A method to facilitate decision making in water treatment plant management. Criteria for personnel management, process optimization, automation requirements, as well as activity control parameters, management systems and cost elimination are presented.

It focuses on aquifers and the basics of hydrological and hydrogeological management and planning, in order to present the joint, coordinated and integrated use of surface and groundwater resources, both at the public and private operator level.

Methodologies and techniques for the design of a supply network according to the conditions to which it will be exposed and according to the existing operation forecast, with an evaluation of the effects that both extensions and modifications will entail. The design and service regulations governing drinking water distribution networks will be presented. Finally, the necessary knowledge on which materials to use in these networks will be provided.

The physical parameters that describe the hydraulic behavior of supply networks are explained and the necessary knowledge to understand the operation of the main components of these networks is provided. Next, the minimum mathematical tools for network sizing are provided, and the most commonly used software for the design of new elements is also explained.

Knowledge will be acquired to achieve the best provision, operation and maintenance of the supply service and the relationship with the subscriber. The tools to identify and optimize the elements that determine the proper functioning of the network are also presented, and energy and hydraulic efficiency and energy savings in a drinking water distribution network are studied.

In this credit the knowledge related to asset management in a distribution network is presented, and the student is trained to discriminate the information involved in the decision making involved in this management. Concepts on the reliability of infrastructures, useful in the evaluation of their deterioration, are explained. Next, tools will be provided to enable students to design an optimal strategy for the maintenance, operation and renewal of assets. Finally, innovative solutions and technologies applicable to supply network asset management will be presented.
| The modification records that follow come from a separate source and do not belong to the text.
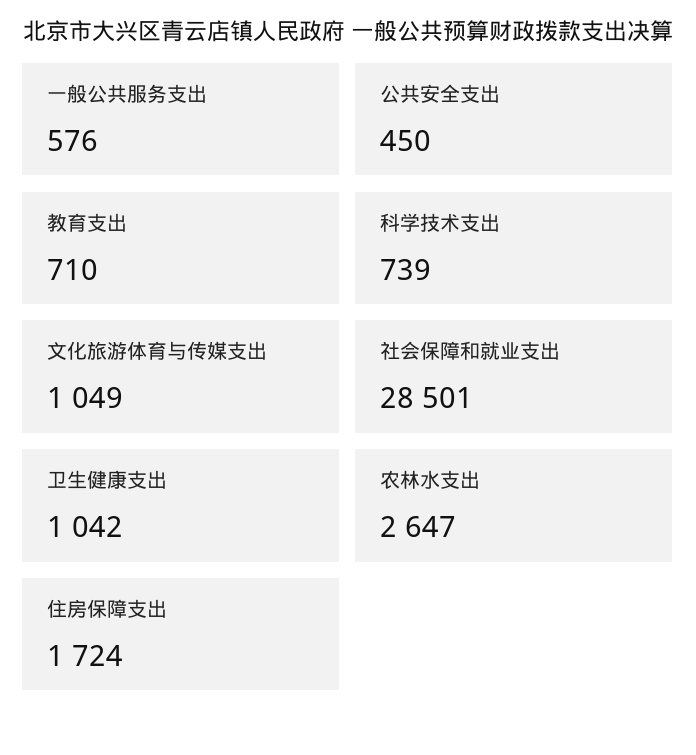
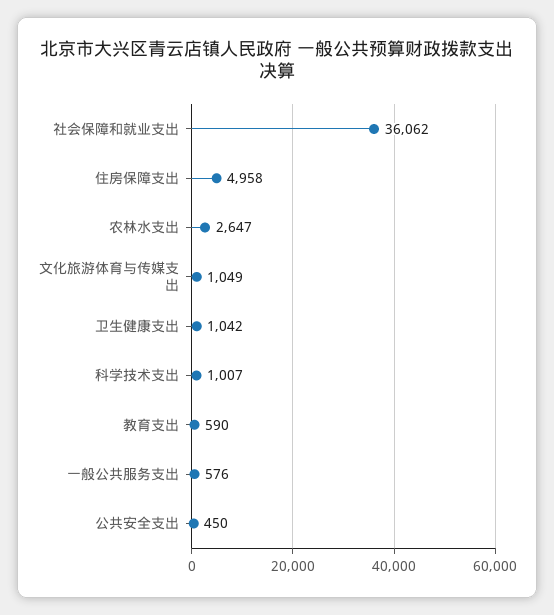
  {
    "一般公共服务支出": 576,
    "公共安全支出": 450,
-   "教育支出": 710,
+   "教育支出": 590,
-   "科学技术支出": 739,
+   "科学技术支出": 1007,
    "文化旅游体育与传媒支出": 1049,
-   "社会保障和就业支出": 28501,
+   "社会保障和就业支出": 36062,
    "卫生健康支出": 1042,
    "农林水支出": 2647,
-   "住房保障支出": 1724
+   "住房保障支出": 4958
  }

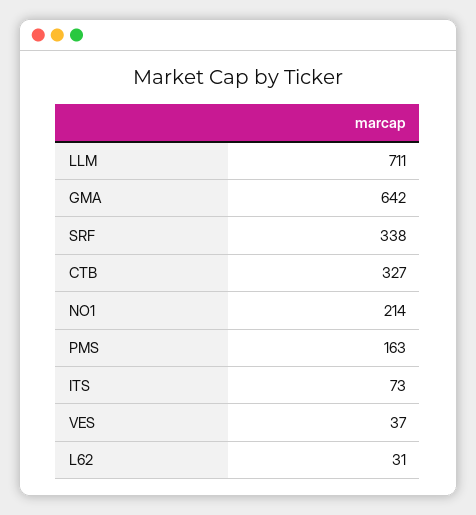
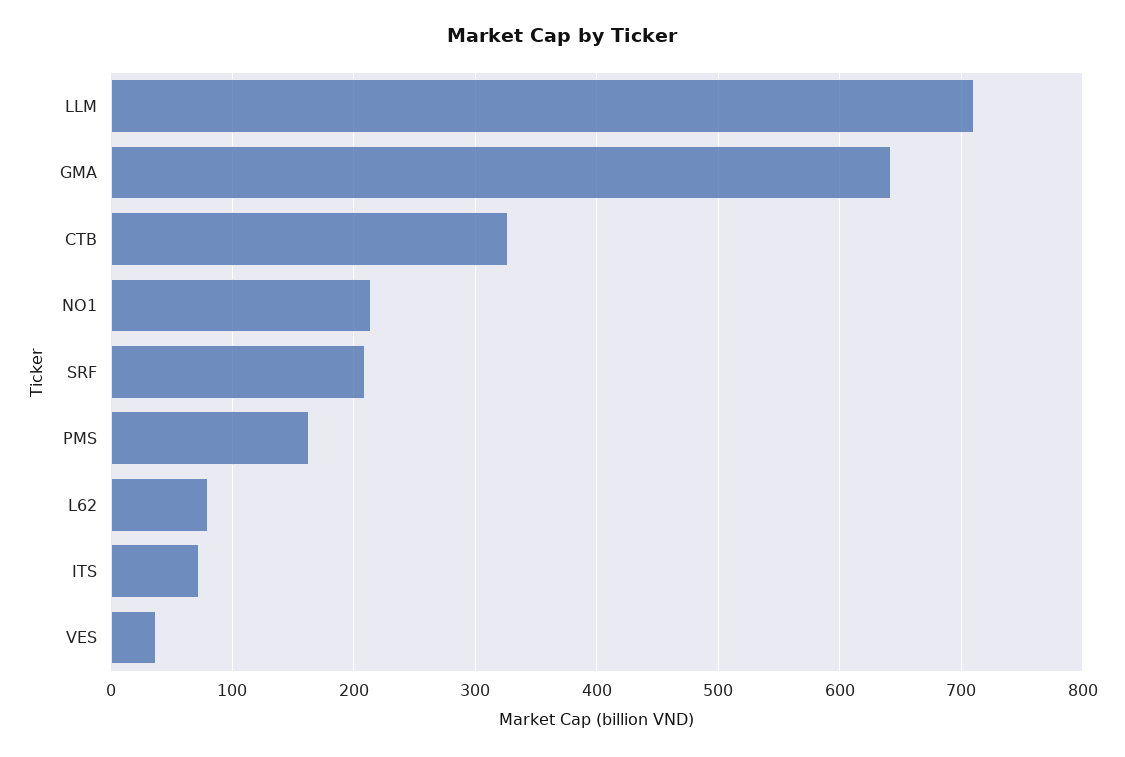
  {
    "LLM": 711,
    "GMA": 642,
-   "SRF": 338,
+   "SRF": 210,
    "CTB": 327,
    "NO1": 214,
    "PMS": 163,
    "ITS": 73,
    "VES": 37,
-   "L62": 31
+   "L62": 80
  }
An overview of the efficiency of the supply network, followed by an in-depth study of the concepts involved, paying special attention to non-revenue water. It also describes the calculations of efficiency control ratios, which make it possible to diagnose the state of the network in terms of efficiency. The tools for designing the optimization plan for non-revenue water in the distribution system are also provided.

We address the characterization of the supply system, in order to subsequently identify the hazards identified and, from there, to be able to assess the health risk they pose. Students will be provided with the necessary knowledge to draw up a health risk prevention plan, and will also learn how to verify a prevention plan. Finally, they will also acquire the necessary skills to manage these plans using the ISO 22000 standard.

This credit aims to provide open and innovative knowledge on existing technologies and their applicability to supply networks. It analyzes the trends and knowledge of R+D+i applicable to the management of network infrastructures. In addition, it shows all those fields where improvements are possible with the increase of efficiencies and the improvement of processes through the implementation of technologies that may or may not be directly devised for drinking water distribution networks.